Wenn man einen Artikel von ihnen liest, wenn man die Gelegenheit hat, einen von ihnen an Ort und Stelle zu erleben, dann ist man hauptsächlich verblüfft, wie ähnlich sie sich und ihre Schlussfolgerungen sind. Mag der Anlass des Israelkritikers zum Kritisieren ein Ereignis in Israel sein, die Kritik ist trotzdem nur Anlass, und sie führt zielbewusst zur Delegitimierung Israels. Oft bin ich erstaunt, dass das, was die Kritiker fordern, eindeutig zu einer Selbstaufgabe Israels führen müsste. Oder man böte sich den Palästinensern direkt zum Ins-Meer-Treiben an. Das tut der Meinung der Israelkritiker keinen Abbruch, sie haben auf alles eine entwaffnende Antwort, die mit der Realität wenig, mit einem gewichtigen Steinchen aus dem Konstruktionsbaukasten des Friedensforschers aber viel gemeinsam hat.
Wenn ich das Phänomen der jüdischen Israelkritiker auf einfache Weise erklären sollte, würde ich sagen: Sie wissen, dass den Juden von vielen Seiten Unheil droht - das wurde in der Geschichte oft genug belegt -, und sie wollen sich schon vorbeugend in Sicherheit bringen. Diese Erklärung wäre verständlich, aber wohl zu einfach. Möglicherweise sind diese Israelkritiker eine Spielart der Hysterie. Ein Hysteriker: ein Mensch, der beharrlich eine Rolle spielt, die seiner eigenen Realität vollkommen widerspricht, der aber auf jede Frage eine überzeugende Antwort hat (es ist eine persönliche Definition).
Vor einer Weile hörte ich den anglikanischen Geistlichen Paul Oesterreicher in einem DLF-Interview. Es stellte sich heraus, dass P. O. ursprünglich ein deutscher Jude war, und er gebärdete sich in dem Interview dermaßen "israelkritisch", dass selbst dem beflissenen DLF-Redakteur etwas unwohl zu Mute wurde, weshalb er die Frage stellte (vielleicht war es auch eine für so einen Fall vorprogrammierte Frage): "Haben sie nicht Sorge, dass Rechtsradikale sich ihre Positionen zu Eigen machen können"?, und P.O. erwies sich als jemand, der auf jede Frage die passende Antwort parat hat: "Damit muss ich leben, wenn die Rechten diese Positionen übernehmen!"
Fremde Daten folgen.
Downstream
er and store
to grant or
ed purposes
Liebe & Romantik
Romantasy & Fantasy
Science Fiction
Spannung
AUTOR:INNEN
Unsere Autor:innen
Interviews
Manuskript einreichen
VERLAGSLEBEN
Am Rande bemerkt: Es gibt tatsächlich viele sehr israelkritische Juden, aus welchen Gründen auch immer, die von ihren deutschen Bewunderern, ebenfalls aus welchen Gründen auch immer, hoch geachtet werden. Wo gibt es aber dieses Phänomen vice versa, also einen strengen deutschen Deutschlandkritiker, der von Juden hofiert wird?